DATA RECORDS

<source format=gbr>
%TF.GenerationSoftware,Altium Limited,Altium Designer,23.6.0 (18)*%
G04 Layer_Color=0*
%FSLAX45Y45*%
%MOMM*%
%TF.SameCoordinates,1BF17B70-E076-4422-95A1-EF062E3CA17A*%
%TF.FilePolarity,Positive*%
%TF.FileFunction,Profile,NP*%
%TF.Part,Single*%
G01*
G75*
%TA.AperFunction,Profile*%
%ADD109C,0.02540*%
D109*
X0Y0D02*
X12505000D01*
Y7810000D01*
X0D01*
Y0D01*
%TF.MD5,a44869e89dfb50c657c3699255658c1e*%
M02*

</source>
...
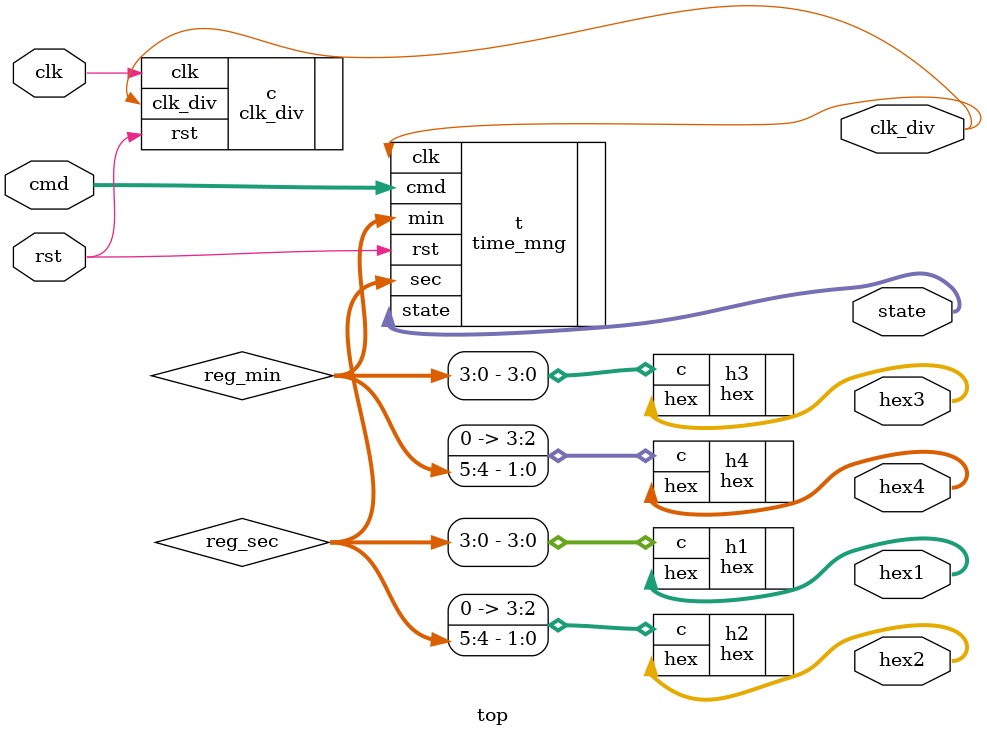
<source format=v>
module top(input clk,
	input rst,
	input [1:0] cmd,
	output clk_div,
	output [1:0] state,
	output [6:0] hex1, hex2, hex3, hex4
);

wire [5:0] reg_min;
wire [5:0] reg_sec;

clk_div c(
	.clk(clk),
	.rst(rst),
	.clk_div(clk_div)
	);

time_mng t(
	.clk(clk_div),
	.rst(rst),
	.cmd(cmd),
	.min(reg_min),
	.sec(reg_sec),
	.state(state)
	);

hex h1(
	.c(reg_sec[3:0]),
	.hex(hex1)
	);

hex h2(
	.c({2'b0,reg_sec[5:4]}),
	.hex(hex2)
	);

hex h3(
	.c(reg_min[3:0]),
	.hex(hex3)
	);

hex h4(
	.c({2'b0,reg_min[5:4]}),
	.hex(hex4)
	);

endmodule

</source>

INSTRUCTIONS TO FOLLOW
Whenever a line includes the word "input", pull it out of the entries.

RESULT FOR THIS EXERCISE
module top(input clk,
	input rst,
	input [1:0] cmd,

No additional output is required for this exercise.